▶ ASSIGNED TASK
Arrange everything from the line containing "True or false: the data shows 381 at Б2.В.05." down to the line containing "Which box is" as a numbered list, with both of those lines included and blank lines omitted.

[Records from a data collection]
□ □ □ □

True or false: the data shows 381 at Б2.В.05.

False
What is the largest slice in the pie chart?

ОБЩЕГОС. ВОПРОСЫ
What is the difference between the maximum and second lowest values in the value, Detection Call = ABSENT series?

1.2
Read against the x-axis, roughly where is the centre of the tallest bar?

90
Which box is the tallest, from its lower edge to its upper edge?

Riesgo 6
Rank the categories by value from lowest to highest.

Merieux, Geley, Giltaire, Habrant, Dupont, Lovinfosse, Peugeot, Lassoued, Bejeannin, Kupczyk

□ □ □ □

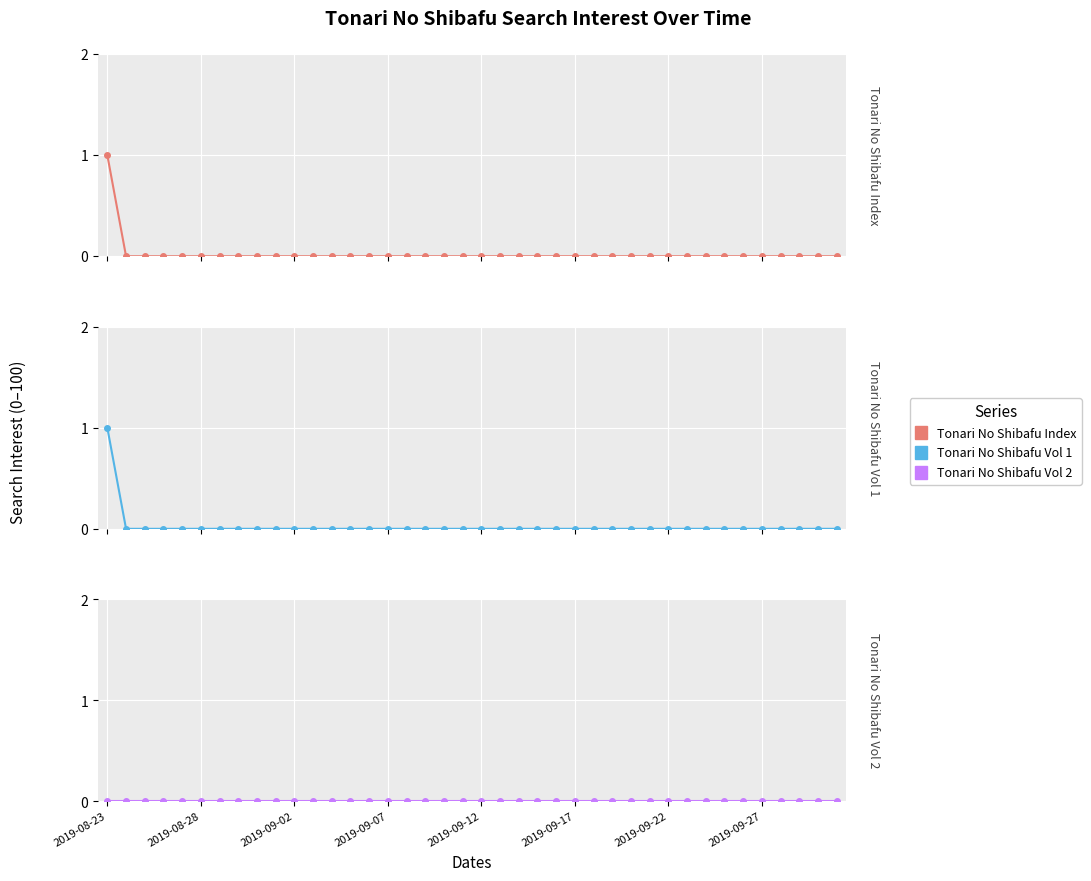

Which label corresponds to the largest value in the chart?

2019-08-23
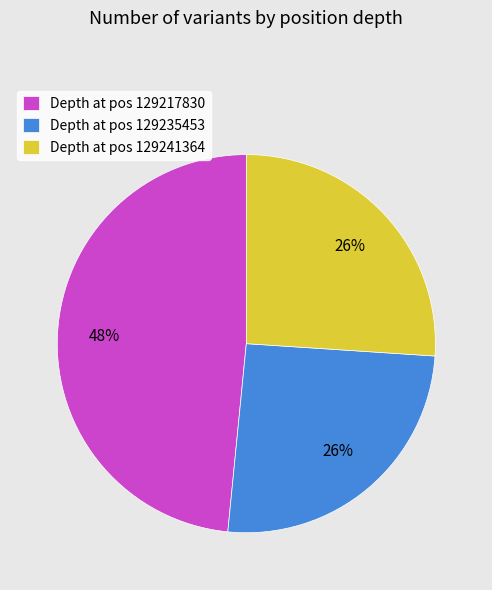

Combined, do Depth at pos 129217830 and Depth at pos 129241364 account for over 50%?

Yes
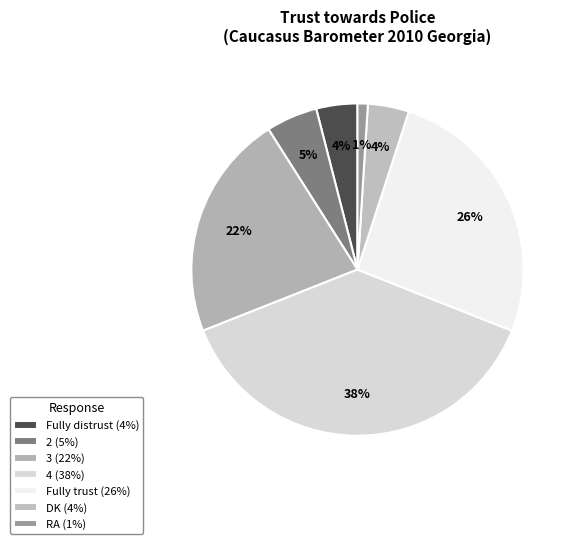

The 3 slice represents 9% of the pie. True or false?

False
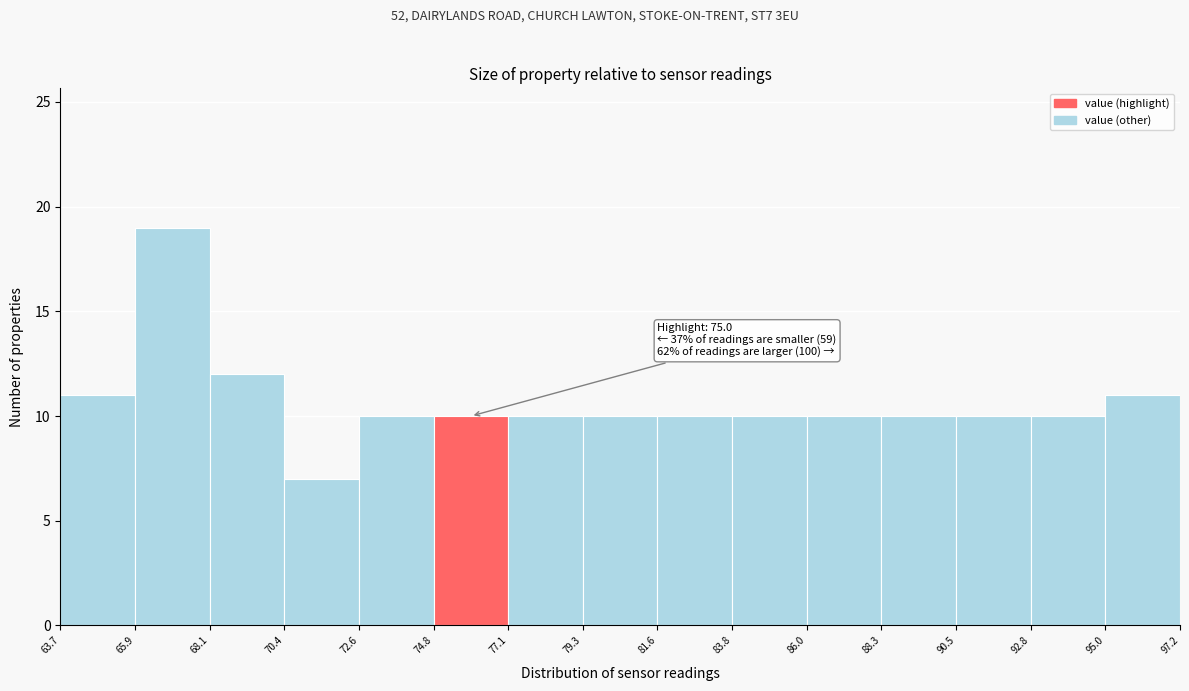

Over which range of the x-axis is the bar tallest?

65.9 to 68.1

□ □ □ □

▶ SOLUTION FOR THIS EXERCISE
1. True or false: the data shows 381 at Б2.В.05.
2. False
3. What is the largest slice in the pie chart?
4. ОБЩЕГОС. ВОПРОСЫ
5. What is the difference between the maximum and second lowest values in the value, Detection Call = ABSENT series?
6. 1.2
7. Read against the x-axis, roughly where is the centre of the tallest bar?
8. 90
9. Which box is the tallest, from its lower edge to its upper edge?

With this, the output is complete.